# Given task
Pull together every line in the records below that contains the string "NewBodyOperationType".

# Source data
======

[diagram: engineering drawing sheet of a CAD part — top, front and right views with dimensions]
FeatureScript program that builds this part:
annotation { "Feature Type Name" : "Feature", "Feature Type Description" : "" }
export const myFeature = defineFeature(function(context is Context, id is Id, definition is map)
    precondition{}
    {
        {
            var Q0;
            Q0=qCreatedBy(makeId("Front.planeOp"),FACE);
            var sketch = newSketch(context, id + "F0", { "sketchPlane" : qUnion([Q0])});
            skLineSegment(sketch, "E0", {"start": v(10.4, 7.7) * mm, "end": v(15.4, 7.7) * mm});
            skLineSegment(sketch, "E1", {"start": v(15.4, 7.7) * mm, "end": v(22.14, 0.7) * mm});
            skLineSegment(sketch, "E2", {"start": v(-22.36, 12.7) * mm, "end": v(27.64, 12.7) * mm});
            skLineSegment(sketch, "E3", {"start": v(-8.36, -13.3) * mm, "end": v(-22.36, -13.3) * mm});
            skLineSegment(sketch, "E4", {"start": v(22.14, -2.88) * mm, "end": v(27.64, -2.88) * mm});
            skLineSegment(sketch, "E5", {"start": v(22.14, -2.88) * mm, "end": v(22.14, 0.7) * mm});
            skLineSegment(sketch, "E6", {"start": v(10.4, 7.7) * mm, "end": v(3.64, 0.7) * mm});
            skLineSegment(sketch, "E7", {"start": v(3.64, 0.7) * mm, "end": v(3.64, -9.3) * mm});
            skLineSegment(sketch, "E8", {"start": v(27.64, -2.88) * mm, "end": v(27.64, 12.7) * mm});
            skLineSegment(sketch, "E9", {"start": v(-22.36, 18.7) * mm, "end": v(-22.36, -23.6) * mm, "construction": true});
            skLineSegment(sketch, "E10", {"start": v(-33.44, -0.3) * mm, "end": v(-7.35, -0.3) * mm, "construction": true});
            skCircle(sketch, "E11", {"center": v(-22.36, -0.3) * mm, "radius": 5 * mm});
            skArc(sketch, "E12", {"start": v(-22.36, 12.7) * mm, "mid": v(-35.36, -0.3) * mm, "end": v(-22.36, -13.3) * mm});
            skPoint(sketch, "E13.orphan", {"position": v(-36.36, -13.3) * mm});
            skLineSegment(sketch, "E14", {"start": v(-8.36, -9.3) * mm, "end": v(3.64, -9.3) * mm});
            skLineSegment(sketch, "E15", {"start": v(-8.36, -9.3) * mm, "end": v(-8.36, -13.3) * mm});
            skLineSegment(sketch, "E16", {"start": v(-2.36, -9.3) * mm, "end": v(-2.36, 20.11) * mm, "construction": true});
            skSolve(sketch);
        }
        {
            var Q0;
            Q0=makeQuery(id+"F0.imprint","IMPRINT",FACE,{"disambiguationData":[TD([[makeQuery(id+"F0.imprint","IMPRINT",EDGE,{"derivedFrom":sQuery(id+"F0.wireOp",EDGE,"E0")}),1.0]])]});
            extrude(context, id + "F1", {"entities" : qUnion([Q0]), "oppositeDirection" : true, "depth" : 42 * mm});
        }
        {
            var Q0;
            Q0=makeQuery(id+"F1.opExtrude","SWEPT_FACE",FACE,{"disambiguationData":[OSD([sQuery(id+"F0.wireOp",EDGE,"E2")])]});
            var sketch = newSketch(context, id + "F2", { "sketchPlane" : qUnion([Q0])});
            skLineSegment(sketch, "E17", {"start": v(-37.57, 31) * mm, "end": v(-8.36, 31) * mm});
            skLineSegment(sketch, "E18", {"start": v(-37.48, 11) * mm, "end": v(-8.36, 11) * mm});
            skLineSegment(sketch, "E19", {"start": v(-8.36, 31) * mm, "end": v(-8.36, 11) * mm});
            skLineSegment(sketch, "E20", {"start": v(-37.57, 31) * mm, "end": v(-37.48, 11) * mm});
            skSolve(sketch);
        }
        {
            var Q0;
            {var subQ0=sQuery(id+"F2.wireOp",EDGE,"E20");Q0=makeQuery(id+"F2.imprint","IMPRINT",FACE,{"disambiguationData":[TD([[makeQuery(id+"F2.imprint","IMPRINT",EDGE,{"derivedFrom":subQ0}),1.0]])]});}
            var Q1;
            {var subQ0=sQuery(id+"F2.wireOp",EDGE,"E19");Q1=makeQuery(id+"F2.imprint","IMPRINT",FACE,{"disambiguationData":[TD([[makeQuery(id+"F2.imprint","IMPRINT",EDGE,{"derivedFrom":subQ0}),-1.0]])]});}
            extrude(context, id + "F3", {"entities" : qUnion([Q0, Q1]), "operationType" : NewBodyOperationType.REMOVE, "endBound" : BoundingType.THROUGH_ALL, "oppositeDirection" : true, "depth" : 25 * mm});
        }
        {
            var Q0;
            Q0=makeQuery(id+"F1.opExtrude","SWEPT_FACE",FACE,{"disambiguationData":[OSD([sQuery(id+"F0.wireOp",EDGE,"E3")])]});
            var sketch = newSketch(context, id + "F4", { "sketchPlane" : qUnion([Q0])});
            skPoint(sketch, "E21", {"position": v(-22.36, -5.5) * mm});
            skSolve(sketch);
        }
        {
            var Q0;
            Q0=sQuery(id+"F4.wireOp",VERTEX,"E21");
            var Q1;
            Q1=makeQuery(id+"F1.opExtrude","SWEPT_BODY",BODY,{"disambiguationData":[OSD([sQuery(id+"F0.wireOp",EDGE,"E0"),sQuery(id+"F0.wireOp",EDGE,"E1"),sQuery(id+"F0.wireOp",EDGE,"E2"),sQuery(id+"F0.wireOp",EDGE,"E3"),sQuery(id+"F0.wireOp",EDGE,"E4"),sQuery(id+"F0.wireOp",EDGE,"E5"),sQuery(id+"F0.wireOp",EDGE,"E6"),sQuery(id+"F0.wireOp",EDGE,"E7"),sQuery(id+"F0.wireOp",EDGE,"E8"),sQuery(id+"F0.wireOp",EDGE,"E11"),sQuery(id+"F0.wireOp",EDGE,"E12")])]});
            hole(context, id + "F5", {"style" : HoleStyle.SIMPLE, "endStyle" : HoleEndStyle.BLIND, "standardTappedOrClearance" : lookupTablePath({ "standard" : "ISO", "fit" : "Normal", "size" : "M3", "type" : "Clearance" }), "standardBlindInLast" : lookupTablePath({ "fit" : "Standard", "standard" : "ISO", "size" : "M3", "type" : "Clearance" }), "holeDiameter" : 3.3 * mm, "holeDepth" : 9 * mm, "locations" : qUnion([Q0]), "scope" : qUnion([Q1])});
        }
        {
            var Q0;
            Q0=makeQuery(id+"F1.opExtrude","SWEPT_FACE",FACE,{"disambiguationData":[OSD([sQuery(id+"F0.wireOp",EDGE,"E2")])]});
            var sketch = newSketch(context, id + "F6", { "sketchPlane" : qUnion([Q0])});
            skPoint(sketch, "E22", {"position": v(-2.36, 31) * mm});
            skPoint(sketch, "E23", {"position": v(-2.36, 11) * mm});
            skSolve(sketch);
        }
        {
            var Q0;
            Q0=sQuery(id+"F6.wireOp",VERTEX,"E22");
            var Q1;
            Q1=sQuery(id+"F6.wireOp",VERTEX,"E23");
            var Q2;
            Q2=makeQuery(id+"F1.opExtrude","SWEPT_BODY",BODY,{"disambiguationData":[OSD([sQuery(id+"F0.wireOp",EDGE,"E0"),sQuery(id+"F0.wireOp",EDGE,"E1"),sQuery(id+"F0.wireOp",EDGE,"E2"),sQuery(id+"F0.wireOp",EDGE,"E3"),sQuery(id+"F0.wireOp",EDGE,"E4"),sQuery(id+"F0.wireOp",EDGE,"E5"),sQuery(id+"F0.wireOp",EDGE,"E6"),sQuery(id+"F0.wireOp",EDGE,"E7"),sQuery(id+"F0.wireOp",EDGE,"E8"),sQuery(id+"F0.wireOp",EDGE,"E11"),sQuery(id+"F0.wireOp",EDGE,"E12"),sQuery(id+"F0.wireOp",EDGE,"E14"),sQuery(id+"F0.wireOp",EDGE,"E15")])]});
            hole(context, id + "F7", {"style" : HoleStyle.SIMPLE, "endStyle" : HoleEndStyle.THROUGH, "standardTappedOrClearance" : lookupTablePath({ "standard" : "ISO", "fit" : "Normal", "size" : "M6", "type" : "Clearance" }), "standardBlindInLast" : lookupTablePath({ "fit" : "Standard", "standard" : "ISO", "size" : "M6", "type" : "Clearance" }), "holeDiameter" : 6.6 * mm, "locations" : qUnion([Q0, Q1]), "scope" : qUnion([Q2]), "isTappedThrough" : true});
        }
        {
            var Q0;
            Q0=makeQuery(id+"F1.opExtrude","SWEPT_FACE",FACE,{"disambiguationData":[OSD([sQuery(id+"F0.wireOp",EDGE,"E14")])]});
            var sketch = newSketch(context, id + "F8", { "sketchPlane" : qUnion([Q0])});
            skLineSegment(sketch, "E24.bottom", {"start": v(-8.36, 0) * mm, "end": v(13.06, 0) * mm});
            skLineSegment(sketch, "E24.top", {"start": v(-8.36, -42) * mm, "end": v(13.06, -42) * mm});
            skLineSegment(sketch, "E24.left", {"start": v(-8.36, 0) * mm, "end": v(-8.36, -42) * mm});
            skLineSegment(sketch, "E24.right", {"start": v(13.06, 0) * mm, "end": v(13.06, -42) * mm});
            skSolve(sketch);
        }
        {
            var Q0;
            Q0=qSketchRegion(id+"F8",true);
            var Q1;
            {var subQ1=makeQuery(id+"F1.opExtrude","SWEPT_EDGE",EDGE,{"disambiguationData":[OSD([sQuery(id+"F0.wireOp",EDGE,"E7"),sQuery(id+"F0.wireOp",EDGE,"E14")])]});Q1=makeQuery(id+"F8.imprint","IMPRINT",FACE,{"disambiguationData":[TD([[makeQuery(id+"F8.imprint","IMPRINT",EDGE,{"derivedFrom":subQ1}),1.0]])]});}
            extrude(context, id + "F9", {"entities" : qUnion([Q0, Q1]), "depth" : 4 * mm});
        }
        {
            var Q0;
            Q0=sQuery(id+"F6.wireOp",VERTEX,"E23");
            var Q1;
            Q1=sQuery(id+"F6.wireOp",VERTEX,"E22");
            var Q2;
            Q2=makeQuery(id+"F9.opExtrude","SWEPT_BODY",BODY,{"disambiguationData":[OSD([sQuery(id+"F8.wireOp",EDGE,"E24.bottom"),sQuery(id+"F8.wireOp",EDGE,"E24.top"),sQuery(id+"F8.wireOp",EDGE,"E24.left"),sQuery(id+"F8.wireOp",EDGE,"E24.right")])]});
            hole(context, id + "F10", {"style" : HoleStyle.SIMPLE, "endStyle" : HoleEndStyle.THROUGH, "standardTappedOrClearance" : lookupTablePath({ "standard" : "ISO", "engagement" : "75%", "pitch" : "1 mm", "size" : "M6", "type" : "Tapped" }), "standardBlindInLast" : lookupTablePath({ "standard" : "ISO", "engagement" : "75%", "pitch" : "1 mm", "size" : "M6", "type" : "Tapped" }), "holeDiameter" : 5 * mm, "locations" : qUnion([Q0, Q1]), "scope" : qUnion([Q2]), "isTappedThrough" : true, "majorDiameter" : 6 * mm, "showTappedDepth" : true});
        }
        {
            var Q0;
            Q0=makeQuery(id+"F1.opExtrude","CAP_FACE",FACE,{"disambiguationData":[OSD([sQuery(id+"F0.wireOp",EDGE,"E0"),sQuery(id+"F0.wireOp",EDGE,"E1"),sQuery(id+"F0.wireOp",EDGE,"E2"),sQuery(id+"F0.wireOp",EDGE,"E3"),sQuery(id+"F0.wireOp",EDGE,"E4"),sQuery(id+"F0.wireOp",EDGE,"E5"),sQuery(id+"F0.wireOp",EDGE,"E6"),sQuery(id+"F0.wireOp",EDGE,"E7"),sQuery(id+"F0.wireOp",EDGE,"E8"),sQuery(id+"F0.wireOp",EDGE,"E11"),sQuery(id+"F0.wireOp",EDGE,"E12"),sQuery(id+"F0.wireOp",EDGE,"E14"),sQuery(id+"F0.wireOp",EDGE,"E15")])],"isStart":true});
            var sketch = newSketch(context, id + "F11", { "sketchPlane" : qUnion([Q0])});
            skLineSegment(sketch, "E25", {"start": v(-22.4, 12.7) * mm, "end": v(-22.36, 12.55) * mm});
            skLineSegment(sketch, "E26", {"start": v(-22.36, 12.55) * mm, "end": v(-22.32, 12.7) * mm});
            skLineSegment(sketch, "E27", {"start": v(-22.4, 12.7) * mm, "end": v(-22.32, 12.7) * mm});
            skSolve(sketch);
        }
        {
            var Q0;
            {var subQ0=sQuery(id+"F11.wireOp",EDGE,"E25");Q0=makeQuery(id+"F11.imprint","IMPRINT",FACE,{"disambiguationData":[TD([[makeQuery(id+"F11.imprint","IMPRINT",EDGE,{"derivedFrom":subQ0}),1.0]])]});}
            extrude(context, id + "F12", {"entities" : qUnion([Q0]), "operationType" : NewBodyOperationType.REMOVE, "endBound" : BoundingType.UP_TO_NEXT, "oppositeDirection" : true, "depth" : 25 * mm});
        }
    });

======

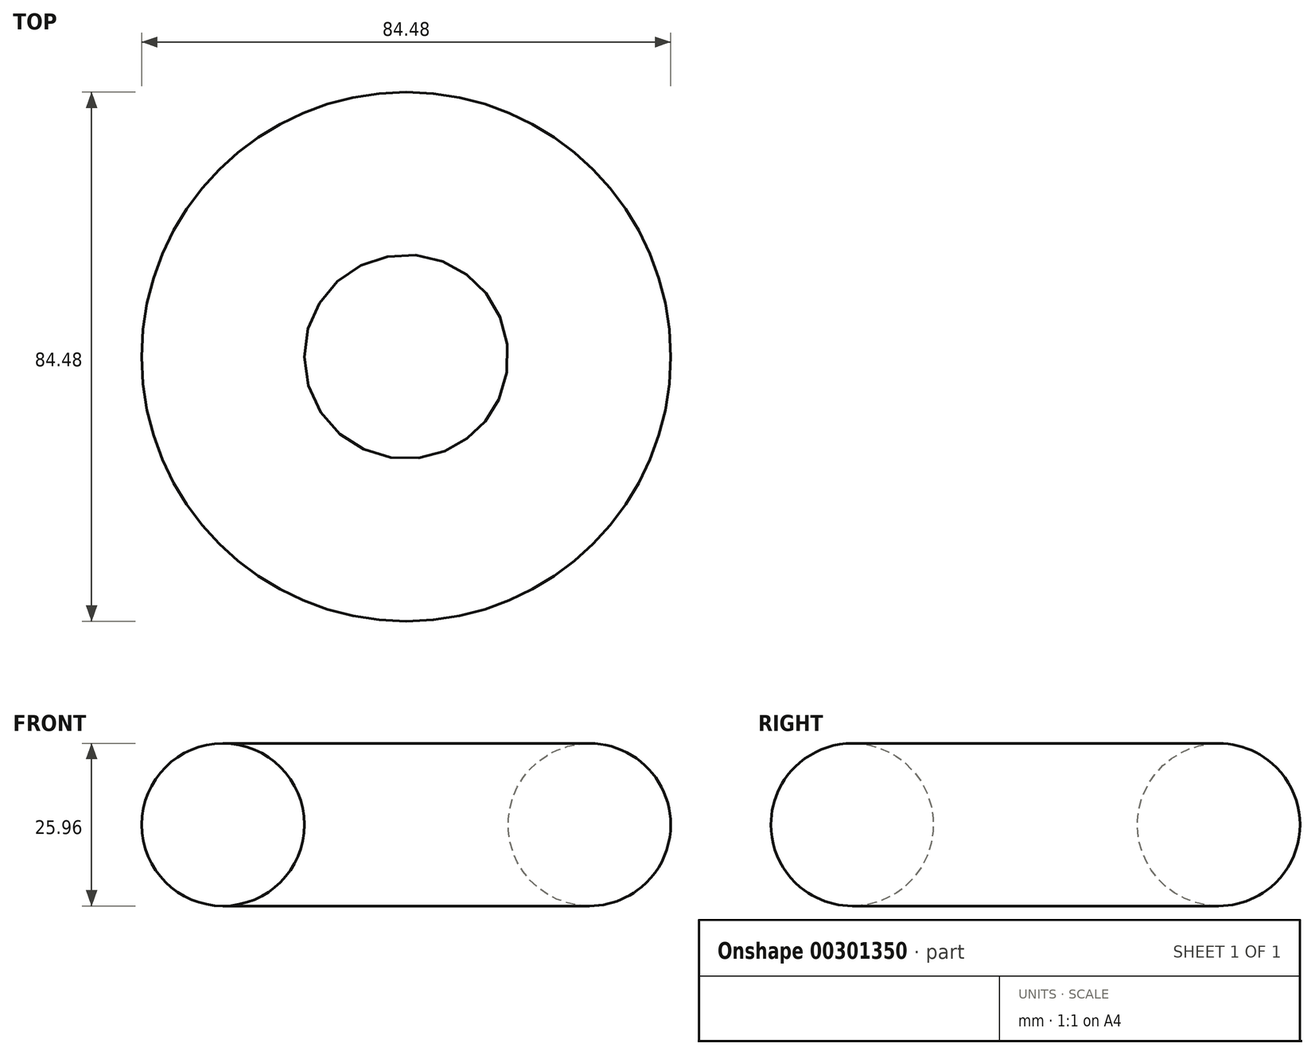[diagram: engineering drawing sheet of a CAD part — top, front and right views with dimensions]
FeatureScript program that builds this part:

======

# Solution
            extrude(context, id + "F3", {"entities" : qUnion([Q0, Q1]), "operationType" : NewBodyOperationType.REMOVE, "endBound" : BoundingType.THROUGH_ALL, "oppositeDirection" : true, "depth" : 25 * mm});
            extrude(context, id + "F12", {"entities" : qUnion([Q0]), "operationType" : NewBodyOperationType.REMOVE, "endBound" : BoundingType.UP_TO_NEXT, "oppositeDirection" : true, "depth" : 25 * mm});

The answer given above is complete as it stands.